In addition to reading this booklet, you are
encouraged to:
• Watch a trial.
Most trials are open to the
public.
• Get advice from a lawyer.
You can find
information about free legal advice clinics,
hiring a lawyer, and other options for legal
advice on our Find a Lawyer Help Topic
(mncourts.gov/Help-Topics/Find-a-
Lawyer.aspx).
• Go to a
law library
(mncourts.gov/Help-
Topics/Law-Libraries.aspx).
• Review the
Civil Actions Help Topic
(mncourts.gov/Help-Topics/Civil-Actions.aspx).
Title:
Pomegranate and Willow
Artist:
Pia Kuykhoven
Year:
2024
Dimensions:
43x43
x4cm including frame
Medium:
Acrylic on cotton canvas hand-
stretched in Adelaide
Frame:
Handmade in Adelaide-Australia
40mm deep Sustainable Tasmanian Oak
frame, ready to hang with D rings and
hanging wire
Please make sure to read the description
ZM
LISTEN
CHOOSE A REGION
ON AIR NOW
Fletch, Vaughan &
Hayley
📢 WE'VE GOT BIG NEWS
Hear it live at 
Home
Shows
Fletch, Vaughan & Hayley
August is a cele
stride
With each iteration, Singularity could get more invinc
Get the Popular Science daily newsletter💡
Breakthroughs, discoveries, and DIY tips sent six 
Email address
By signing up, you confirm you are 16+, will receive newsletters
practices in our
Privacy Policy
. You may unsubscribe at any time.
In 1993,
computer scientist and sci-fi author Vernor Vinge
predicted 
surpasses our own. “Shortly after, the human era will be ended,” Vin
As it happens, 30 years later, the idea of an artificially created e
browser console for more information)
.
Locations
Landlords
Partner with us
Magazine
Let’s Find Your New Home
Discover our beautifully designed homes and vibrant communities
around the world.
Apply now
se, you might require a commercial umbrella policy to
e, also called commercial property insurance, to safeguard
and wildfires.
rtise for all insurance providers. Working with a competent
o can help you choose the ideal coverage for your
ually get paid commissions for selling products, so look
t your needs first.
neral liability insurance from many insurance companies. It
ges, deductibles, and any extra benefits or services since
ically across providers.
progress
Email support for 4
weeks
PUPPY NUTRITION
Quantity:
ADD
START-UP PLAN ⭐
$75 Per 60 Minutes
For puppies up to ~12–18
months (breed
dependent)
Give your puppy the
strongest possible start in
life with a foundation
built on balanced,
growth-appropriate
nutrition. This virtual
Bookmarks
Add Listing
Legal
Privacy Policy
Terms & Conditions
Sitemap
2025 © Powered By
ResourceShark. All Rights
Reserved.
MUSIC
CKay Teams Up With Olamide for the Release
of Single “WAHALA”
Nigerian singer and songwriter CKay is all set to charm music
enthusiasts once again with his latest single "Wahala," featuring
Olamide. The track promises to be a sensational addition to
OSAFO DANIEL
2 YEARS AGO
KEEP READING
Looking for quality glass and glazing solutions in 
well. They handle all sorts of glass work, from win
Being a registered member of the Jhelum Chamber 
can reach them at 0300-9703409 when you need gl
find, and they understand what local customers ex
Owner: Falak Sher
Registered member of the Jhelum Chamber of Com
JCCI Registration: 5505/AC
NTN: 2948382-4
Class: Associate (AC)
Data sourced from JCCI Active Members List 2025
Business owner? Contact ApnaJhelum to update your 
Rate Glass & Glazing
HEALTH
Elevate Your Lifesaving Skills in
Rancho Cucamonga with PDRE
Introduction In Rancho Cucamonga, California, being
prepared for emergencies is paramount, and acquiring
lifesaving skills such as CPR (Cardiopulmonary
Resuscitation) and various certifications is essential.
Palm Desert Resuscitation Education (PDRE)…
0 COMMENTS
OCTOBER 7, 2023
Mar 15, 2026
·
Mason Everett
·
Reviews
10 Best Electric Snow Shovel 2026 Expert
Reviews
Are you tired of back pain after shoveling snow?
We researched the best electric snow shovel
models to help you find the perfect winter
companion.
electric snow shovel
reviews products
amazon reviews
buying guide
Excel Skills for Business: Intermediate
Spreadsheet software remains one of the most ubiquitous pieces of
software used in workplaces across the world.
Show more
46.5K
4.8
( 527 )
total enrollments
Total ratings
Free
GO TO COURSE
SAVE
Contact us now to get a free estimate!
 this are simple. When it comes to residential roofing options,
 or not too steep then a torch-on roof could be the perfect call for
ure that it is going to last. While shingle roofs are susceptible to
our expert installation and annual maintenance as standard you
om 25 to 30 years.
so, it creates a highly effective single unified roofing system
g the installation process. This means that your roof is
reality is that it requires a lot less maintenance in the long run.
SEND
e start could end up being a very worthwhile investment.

####

• [TRY IT]:
Reproduce the text of all the data above line for line, with no changes of any kind.

• [ANSWER BOX]:
In addition to reading this booklet, you are
encouraged to:
• Watch a trial.
Most trials are open to the
public.
• Get advice from a lawyer.
You can find
information about free legal advice clinics,
hiring a lawyer, and other options for legal
advice on our Find a Lawyer Help Topic
(mncourts.gov/Help-Topics/Find-a-
Lawyer.aspx).
• Go to a
law library
(mncourts.gov/Help-
Topics/Law-Libraries.aspx).
• Review the
Civil Actions Help Topic
(mncourts.gov/Help-Topics/Civil-Actions.aspx).
Title:
Pomegranate and Willow
Artist:
Pia Kuykhoven
Year:
2024
Dimensions:
43x43
x4cm including frame
Medium:
Acrylic on cotton canvas hand-
stretched in Adelaide
Frame:
Handmade in Adelaide-Australia
40mm deep Sustainable Tasmanian Oak
frame, ready to hang with D rings and
hanging wire
Please make sure to read the description
ZM
LISTEN
CHOOSE A REGION
ON AIR NOW
Fletch, Vaughan &
Hayley
📢 WE'VE GOT BIG NEWS
Hear it live at 
Home
Shows
Fletch, Vaughan & Hayley
August is a cele
stride
With each iteration, Singularity could get more invinc
Get the Popular Science daily newsletter💡
Breakthroughs, discoveries, and DIY tips sent six 
Email address
By signing up, you confirm you are 16+, will receive newsletters
practices in our
Privacy Policy
. You may unsubscribe at any time.
In 1993,
computer scientist and sci-fi author Vernor Vinge
predicted 
surpasses our own. “Shortly after, the human era will be ended,” Vin
As it happens, 30 years later, the idea of an artificially created e
browser console for more information)
.
Locations
Landlords
Partner with us
Magazine
Let’s Find Your New Home
Discover our beautifully designed homes and vibrant communities
around the world.
Apply now
se, you might require a commercial umbrella policy to
e, also called commercial property insurance, to safeguard
and wildfires.
rtise for all insurance providers. Working with a competent
o can help you choose the ideal coverage for your
ually get paid commissions for selling products, so look
t your needs first.
neral liability insurance from many insurance companies. It
ges, deductibles, and any extra benefits or services since
ically across providers.
progress
Email support for 4
weeks
PUPPY NUTRITION
Quantity:
ADD
START-UP PLAN ⭐
$75 Per 60 Minutes
For puppies up to ~12–18
months (breed
dependent)
Give your puppy the
strongest possible start in
life with a foundation
built on balanced,
growth-appropriate
nutrition. This virtual
Bookmarks
Add Listing
Legal
Privacy Policy
Terms & Conditions
Sitemap
2025 © Powered By
ResourceShark. All Rights
Reserved.
MUSIC
CKay Teams Up With Olamide for the Release
of Single “WAHALA”
Nigerian singer and songwriter CKay is all set to charm music
enthusiasts once again with his latest single "Wahala," featuring
Olamide. The track promises to be a sensational addition to
OSAFO DANIEL
2 YEARS AGO
KEEP READING
Looking for quality glass and glazing solutions in 
well. They handle all sorts of glass work, from win
Being a registered member of the Jhelum Chamber 
can reach them at 0300-9703409 when you need gl
find, and they understand what local customers ex
Owner: Falak Sher
Registered member of the Jhelum Chamber of Com
JCCI Registration: 5505/AC
NTN: 2948382-4
Class: Associate (AC)
Data sourced from JCCI Active Members List 2025
Business owner? Contact ApnaJhelum to update your 
Rate Glass & Glazing
HEALTH
Elevate Your Lifesaving Skills in
Rancho Cucamonga with PDRE
Introduction In Rancho Cucamonga, California, being
prepared for emergencies is paramount, and acquiring
lifesaving skills such as CPR (Cardiopulmonary
Resuscitation) and various certifications is essential.
Palm Desert Resuscitation Education (PDRE)…
0 COMMENTS
OCTOBER 7, 2023
Mar 15, 2026
·
Mason Everett
·
Reviews
10 Best Electric Snow Shovel 2026 Expert
Reviews
Are you tired of back pain after shoveling snow?
We researched the best electric snow shovel
models to help you find the perfect winter
companion.
electric snow shovel
reviews products
amazon reviews
buying guide
Excel Skills for Business: Intermediate
Spreadsheet software remains one of the most ubiquitous pieces of
software used in workplaces across the world.
Show more
46.5K
4.8
( 527 )
total enrollments
Total ratings
Free
GO TO COURSE
SAVE
Contact us now to get a free estimate!
 this are simple. When it comes to residential roofing options,
 or not too steep then a torch-on roof could be the perfect call for
ure that it is going to last. While shingle roofs are susceptible to
our expert installation and annual maintenance as standard you
om 25 to 30 years.
so, it creates a highly effective single unified roofing system
g the installation process. This means that your roof is
reality is that it requires a lot less maintenance in the long run.
SEND
e start could end up being a very worthwhile investment.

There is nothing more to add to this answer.